There’s an episode with some great jokes about flying in the US, including a bit where he’s convincing airport security to let him keep his little jar of lube because he’s going to need it to help him masturbate once he gets to his hotel, leads to him vaguely bombing doing his stand-up in the south, and then he’s in a diner where he meets a woman who’s a big fan and whose brother gets pissed off that Louie doesn’t want to sleep with her, pulls a gun on him, gets cold-cocked by a sheriff who later tells Louie that he’s not gay but thinks a kiss on the mouth as a thank you might be nice and ….
Then there’s last week’s episode. Sorry for spoilers, but I gotta give you an idea of what’s going on here. Louie’s at a gas station and goes to use the toilet. The urinal’s ripped out of the wall, there’s a hole there and someone’s scrawled “Heaven” next to the hole. Louie moves over to the toilet, some older guy in a suit comes in, sees the hole and starts unzipping. Louie asks him if he’s really going to stick his dick in there. ”Well, it says heaven.” But what if something awful happens? ”You gotta have faith!”
Which then leads into him doing stand-up comedy, a bit about God being an asshole and a re-enactment of the whole Abraham-Isaac thing featuring God obviously drunk and coming up with this idea.
And that leads into a 20 minute segment that plays as if it’s based on a real event, laugh free, very intense, about how Catholic school managed to traumatize him as an 11 year old kid, ending with his mother telling him that if she knew they were going to teach him that crap she never would have sent him in the first place.

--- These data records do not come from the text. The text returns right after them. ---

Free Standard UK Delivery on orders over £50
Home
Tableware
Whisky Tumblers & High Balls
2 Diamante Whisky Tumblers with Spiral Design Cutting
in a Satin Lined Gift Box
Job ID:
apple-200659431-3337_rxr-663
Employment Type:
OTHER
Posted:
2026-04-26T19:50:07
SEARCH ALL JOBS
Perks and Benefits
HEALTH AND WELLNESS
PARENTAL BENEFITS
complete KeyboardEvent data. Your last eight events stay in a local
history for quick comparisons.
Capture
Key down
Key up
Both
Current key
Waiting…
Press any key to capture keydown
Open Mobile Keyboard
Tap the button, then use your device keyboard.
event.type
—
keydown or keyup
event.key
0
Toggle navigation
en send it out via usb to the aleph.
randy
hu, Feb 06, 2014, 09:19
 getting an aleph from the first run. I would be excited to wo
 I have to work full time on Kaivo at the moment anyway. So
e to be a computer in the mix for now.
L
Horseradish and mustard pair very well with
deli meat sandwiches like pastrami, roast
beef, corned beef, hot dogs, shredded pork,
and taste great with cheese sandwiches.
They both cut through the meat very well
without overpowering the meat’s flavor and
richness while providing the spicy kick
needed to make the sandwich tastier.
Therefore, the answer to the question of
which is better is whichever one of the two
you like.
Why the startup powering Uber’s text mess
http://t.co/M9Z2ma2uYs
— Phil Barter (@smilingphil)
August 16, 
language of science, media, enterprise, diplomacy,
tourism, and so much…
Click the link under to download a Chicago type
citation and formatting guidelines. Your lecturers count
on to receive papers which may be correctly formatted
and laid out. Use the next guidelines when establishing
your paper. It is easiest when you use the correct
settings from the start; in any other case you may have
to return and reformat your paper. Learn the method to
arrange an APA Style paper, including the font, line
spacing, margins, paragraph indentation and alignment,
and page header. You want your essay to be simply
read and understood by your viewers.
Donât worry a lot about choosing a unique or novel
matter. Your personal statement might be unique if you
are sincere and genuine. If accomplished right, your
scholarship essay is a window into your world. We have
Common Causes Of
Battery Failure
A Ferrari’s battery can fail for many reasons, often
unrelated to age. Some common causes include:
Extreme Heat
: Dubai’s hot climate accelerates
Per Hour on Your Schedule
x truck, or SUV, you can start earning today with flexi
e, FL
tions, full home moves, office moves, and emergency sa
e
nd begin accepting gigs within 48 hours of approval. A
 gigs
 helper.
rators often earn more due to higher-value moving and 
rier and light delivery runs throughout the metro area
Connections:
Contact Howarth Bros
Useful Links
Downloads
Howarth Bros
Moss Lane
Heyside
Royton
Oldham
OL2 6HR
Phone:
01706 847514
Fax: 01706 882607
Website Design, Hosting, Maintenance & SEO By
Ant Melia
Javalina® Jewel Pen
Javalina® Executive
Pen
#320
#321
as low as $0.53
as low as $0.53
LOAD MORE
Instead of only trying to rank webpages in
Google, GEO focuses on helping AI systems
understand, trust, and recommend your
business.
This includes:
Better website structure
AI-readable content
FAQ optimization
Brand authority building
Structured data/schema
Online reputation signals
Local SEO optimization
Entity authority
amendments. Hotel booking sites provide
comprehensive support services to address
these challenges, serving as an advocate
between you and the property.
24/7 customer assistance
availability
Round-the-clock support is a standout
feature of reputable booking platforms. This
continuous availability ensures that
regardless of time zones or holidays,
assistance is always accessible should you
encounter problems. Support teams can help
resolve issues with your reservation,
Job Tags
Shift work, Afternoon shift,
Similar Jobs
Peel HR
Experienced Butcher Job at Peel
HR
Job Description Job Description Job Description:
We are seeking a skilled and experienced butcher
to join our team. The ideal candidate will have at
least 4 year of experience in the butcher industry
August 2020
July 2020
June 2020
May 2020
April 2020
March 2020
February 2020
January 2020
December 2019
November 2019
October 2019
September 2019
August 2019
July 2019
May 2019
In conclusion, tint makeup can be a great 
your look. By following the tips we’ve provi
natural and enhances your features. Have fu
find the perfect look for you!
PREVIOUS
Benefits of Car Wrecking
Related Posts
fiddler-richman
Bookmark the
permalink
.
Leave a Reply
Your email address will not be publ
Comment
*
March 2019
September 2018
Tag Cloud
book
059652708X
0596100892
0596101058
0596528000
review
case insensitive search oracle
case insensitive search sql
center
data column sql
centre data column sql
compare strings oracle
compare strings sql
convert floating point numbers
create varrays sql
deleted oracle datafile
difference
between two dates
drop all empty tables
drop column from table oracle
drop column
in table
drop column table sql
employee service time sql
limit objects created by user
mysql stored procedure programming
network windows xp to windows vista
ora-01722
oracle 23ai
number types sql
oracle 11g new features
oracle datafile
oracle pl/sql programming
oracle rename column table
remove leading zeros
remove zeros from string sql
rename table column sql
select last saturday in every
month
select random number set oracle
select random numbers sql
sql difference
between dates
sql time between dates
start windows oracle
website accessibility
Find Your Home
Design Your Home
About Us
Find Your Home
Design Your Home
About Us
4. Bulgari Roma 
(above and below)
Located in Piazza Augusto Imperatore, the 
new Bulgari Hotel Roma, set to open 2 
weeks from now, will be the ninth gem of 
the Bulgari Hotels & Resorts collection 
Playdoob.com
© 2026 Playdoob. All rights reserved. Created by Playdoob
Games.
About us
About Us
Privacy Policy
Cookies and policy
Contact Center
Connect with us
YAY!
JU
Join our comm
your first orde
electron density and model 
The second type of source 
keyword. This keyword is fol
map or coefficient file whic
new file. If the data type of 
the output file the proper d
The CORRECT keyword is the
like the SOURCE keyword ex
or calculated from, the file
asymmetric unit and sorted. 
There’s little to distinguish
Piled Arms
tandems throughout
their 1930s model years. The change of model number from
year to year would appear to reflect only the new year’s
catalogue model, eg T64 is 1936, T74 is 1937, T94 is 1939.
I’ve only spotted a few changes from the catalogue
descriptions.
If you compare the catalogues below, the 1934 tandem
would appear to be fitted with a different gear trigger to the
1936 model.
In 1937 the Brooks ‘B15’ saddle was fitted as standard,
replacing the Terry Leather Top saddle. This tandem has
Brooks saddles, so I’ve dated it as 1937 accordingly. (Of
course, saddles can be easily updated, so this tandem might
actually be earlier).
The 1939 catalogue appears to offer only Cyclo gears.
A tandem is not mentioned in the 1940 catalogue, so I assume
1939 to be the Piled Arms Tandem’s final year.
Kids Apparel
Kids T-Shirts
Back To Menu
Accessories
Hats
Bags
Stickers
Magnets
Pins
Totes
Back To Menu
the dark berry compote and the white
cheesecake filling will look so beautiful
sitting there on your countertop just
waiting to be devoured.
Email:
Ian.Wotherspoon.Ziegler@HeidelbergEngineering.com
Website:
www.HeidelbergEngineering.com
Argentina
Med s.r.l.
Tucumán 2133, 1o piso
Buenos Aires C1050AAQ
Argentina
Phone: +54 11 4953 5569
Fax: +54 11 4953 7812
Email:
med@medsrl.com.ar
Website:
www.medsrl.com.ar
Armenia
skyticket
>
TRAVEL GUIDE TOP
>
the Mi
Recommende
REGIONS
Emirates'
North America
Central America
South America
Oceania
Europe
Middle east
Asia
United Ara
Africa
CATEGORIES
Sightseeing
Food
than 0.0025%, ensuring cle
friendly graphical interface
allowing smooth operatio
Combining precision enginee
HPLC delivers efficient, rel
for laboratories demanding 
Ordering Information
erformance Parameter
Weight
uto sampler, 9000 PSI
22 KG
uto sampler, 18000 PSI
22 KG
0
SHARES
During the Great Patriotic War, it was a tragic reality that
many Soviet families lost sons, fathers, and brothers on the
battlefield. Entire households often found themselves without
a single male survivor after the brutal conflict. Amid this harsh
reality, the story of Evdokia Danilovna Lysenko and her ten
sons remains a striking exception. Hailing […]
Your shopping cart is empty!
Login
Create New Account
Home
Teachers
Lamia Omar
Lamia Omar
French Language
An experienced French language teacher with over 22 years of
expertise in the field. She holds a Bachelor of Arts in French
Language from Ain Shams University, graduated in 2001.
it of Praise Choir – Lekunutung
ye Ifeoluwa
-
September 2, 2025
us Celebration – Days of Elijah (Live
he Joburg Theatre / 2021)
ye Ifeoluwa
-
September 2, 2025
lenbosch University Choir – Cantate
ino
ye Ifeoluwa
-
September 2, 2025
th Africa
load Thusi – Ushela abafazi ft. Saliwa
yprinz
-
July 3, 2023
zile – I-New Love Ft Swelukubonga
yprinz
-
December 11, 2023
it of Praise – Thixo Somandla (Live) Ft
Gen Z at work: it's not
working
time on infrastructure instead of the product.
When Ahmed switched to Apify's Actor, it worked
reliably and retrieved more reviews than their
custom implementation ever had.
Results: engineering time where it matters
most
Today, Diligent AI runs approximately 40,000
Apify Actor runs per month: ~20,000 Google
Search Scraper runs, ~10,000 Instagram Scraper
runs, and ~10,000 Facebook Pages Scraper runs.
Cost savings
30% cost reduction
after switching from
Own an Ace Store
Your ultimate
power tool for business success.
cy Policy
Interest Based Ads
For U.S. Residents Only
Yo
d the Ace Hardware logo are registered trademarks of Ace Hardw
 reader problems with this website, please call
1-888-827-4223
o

It is without a doubt the most anti-organized religion 20 minutes that I can recall ever seeing on network TV.
It’s not your usual sitcom is what I’m saying. It’s not completely successful. But it’s taking chances I don’t see many other shows take. And I hope it sticks around for a long time. It has already been renewed for a second season.
Oh, and unlike Modern Family, Ricky Gervais appears in a couple of episodes here.
Okay, kind of a rambling post. To cut a long story short, avoid Nine and Legion, give Modern Family a shot, you gotta check out Louie.